This may be the wrong section to post my question, but I couldn’t decide where it belongs. Please move as appropriate.
Question: can schools use both ACT and SAT scores from the same applicant in reporting for their common data set? If they can, is there value in submitting BOTH scores to colleges where a student’s numbers are well above the school’s 75% and scores are roughly equivalent on the concordance table?
Yes, they can report both, and a fraction of enrolled students submitted both. If yours are both strong scores for that college, I’d go ahead and submit both.
In statistics, these would be known as substantiating data points, and, therefore, sending two equivalent sets of scores would add value to an application (at least if interpreted by a data scientist).
Lol! I agree with the logic of substantiating data points, I just wasn’t sure whether or not colleges are allowed to use both SAT and ACT scores from a single applicant when they report their data for their common data set. If they cannot use both scores and must choose only one in their reporting, then I’d think there’s a lot less value for AO’s to receive both.

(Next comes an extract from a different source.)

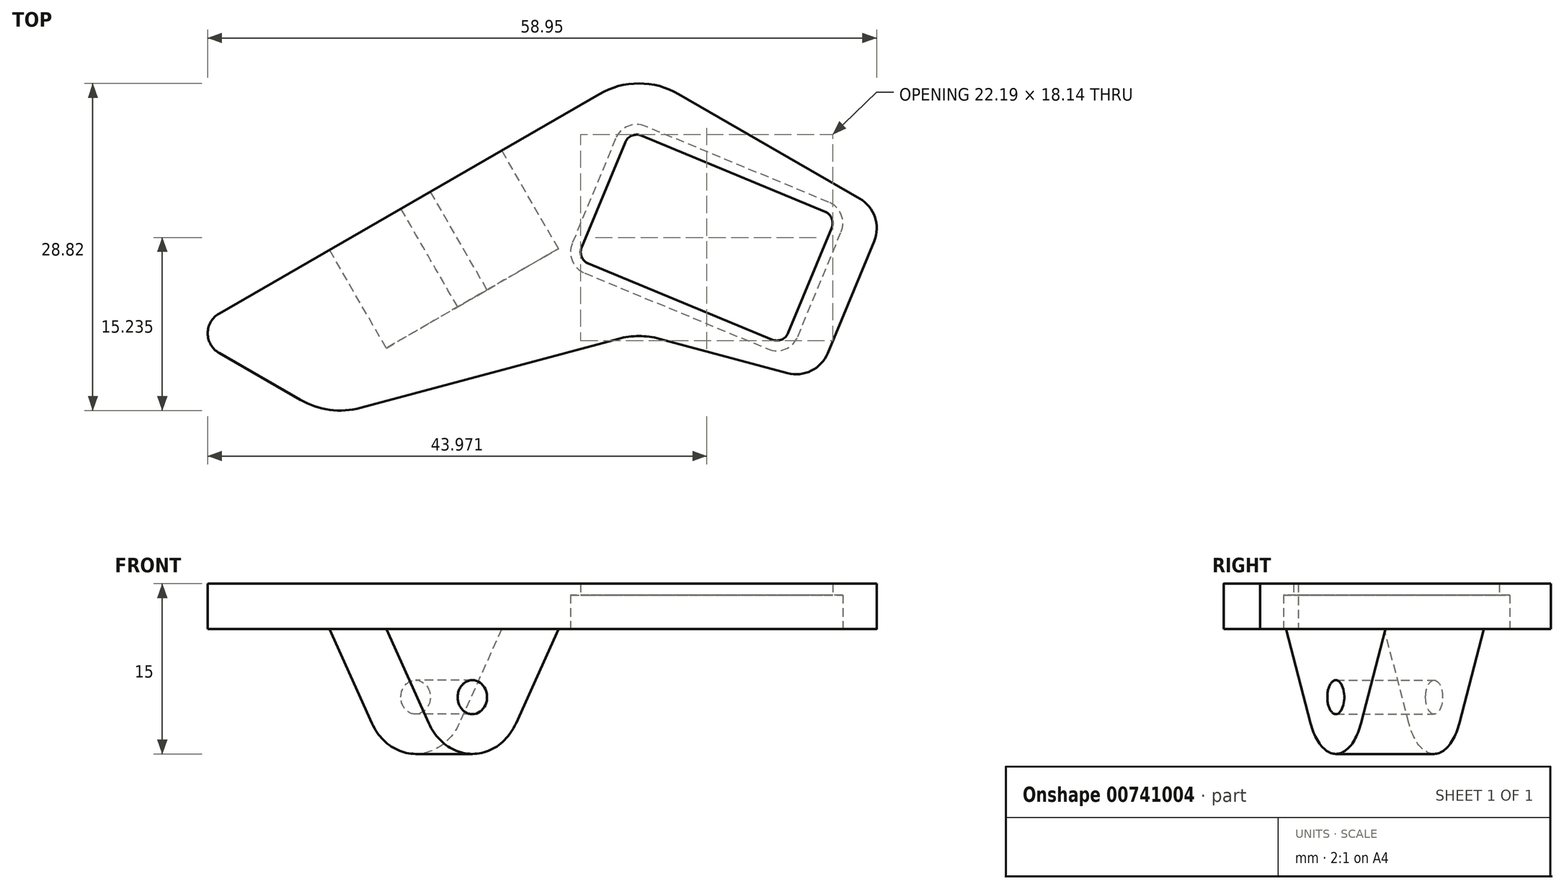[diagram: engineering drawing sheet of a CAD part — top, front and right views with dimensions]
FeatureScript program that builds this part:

I believe it’s the other way around. Colleges that, by policy, report both results would, hypothetically, have a disincentive to invite both sets of scores because it’s unlikely that they would be exactly equivalent by concordance. Colleges that, by policy, report only the “higher” score would not have any reason to be concerned about appearance, and could use both scores simply for a favorable (in this scenario) evaluation of the particular applicant. In terms of your specific question regarding the CDS itself, its standards appear open to interpretation. I’ve seen schools that report full SAT and ACT profiles and those that create profiles by selecting only one (the higher, by concordance) of these results per enrolled student.
Hmmmm. In my case, kiddo is one ACT point away from being exactly concordant with their latest (and final) SAT score. Their SAT score is high enough to submit anywhere, so there’s no real reason to even think about the ACT except this kid has a specific ACT score in their head they want to achieve and they want to shoot their shot again. They won’t prep at all (haven’t taken a single practice test at home, won’t do tutoring, etc.) so testing is low-stress; they’re only expending mental energy on test days.
I suppose I’m trying to justify to myself letting them take the ACT once or twice more even though we have a SAT score we’re good with (they’re a junior.) Since the schools they’re interested in aren’t super selective, they offer merit. Maybe submitting TWO awesome scores actually makes sense and is worthwhile. Give the AO’s something to make them want to max out merit on my kid.